■ **REQUIREMENT**
Rewrite the lines of the entries below as a numbered list, from the first line of the entries through the line containing "langjähriger tanzpädagogischer Erfahrung.", including both, and omit any blank lines.

■ **AVAILABLE DATA**
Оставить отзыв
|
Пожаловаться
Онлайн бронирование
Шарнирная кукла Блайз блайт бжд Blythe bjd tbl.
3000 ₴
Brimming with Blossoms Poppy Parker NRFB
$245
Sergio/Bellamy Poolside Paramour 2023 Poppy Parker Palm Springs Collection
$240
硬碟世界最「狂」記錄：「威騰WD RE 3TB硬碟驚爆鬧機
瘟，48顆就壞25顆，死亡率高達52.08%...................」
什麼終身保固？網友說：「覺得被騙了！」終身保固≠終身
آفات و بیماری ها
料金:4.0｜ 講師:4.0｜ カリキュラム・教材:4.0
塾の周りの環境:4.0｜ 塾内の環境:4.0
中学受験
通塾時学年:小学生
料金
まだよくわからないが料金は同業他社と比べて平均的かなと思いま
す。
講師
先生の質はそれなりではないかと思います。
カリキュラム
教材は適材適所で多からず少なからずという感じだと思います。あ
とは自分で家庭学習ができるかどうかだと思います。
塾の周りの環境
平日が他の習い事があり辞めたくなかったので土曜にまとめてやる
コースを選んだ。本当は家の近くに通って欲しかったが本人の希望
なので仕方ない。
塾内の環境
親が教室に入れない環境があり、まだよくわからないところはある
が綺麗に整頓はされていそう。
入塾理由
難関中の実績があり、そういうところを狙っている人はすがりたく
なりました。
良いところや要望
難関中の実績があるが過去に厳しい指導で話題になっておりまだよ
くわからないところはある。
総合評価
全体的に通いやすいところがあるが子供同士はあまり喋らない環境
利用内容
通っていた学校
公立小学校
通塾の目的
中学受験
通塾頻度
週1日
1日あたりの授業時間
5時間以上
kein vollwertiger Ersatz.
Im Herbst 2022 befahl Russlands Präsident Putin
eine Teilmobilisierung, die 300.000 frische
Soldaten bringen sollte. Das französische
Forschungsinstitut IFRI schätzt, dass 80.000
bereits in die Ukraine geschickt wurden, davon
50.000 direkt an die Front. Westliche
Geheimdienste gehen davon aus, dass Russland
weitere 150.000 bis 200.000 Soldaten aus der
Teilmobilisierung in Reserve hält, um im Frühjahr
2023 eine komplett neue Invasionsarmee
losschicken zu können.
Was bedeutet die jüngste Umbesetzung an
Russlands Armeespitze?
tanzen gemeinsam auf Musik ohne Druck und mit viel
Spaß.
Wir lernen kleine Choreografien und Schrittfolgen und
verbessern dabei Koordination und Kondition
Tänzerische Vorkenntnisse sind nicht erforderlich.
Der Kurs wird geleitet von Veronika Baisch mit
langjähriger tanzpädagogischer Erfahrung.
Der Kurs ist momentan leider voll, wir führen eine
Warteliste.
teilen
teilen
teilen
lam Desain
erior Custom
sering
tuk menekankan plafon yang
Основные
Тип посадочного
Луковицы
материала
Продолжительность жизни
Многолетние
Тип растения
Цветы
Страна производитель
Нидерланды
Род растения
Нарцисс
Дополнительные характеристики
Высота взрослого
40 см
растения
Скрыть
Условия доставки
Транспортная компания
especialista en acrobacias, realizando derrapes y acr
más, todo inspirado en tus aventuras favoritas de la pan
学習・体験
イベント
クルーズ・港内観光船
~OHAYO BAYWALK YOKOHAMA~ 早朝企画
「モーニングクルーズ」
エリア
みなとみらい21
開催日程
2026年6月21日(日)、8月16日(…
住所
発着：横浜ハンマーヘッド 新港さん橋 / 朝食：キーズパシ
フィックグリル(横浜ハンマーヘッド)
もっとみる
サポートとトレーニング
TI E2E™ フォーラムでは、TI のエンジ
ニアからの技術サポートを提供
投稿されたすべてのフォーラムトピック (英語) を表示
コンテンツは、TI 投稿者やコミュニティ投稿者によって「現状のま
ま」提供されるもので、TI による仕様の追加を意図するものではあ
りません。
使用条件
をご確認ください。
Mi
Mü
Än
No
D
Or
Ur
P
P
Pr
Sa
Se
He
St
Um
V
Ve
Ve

■ **ANSWER FOR THIS EXERCISE**
1. Оставить отзыв
2. |
3. Пожаловаться
4. Онлайн бронирование
5. Шарнирная кукла Блайз блайт бжд Blythe bjd tbl.
6. 3000 ₴
7. Brimming with Blossoms Poppy Parker NRFB
8. $245
9. Sergio/Bellamy Poolside Paramour 2023 Poppy Parker Palm Springs Collection
10. $240
11. 硬碟世界最「狂」記錄：「威騰WD RE 3TB硬碟驚爆鬧機
12. 瘟，48顆就壞25顆，死亡率高達52.08%...................」
13. 什麼終身保固？網友說：「覺得被騙了！」終身保固≠終身
14. آفات و بیماری ها
15. 料金:4.0｜ 講師:4.0｜ カリキュラム・教材:4.0
16. 塾の周りの環境:4.0｜ 塾内の環境:4.0
17. 中学受験
18. 通塾時学年:小学生
19. 料金
20. まだよくわからないが料金は同業他社と比べて平均的かなと思いま
21. す。
22. 講師
23. 先生の質はそれなりではないかと思います。
24. カリキュラム
25. 教材は適材適所で多からず少なからずという感じだと思います。あ
26. とは自分で家庭学習ができるかどうかだと思います。
27. 塾の周りの環境
28. 平日が他の習い事があり辞めたくなかったので土曜にまとめてやる
29. コースを選んだ。本当は家の近くに通って欲しかったが本人の希望
30. なので仕方ない。
31. 塾内の環境
32. 親が教室に入れない環境があり、まだよくわからないところはある
33. が綺麗に整頓はされていそう。
34. 入塾理由
35. 難関中の実績があり、そういうところを狙っている人はすがりたく
36. なりました。
37. 良いところや要望
38. 難関中の実績があるが過去に厳しい指導で話題になっておりまだよ
39. くわからないところはある。
40. 総合評価
41. 全体的に通いやすいところがあるが子供同士はあまり喋らない環境
42. 利用内容
43. 通っていた学校
44. 公立小学校
45. 通塾の目的
46. 中学受験
47. 通塾頻度
48. 週1日
49. 1日あたりの授業時間
50. 5時間以上
51. kein vollwertiger Ersatz.
52. Im Herbst 2022 befahl Russlands Präsident Putin
53. eine Teilmobilisierung, die 300.000 frische
54. Soldaten bringen sollte. Das französische
55. Forschungsinstitut IFRI schätzt, dass 80.000
56. bereits in die Ukraine geschickt wurden, davon
57. 50.000 direkt an die Front. Westliche
58. Geheimdienste gehen davon aus, dass Russland
59. weitere 150.000 bis 200.000 Soldaten aus der
60. Teilmobilisierung in Reserve hält, um im Frühjahr
61. 2023 eine komplett neue Invasionsarmee
62. losschicken zu können.
63. Was bedeutet die jüngste Umbesetzung an
64. Russlands Armeespitze?
65. tanzen gemeinsam auf Musik ohne Druck und mit viel
66. Spaß.
67. Wir lernen kleine Choreografien und Schrittfolgen und
68. verbessern dabei Koordination und Kondition
69. Tänzerische Vorkenntnisse sind nicht erforderlich.
70. Der Kurs wird geleitet von Veronika Baisch mit
71. langjähriger tanzpädagogischer Erfahrung.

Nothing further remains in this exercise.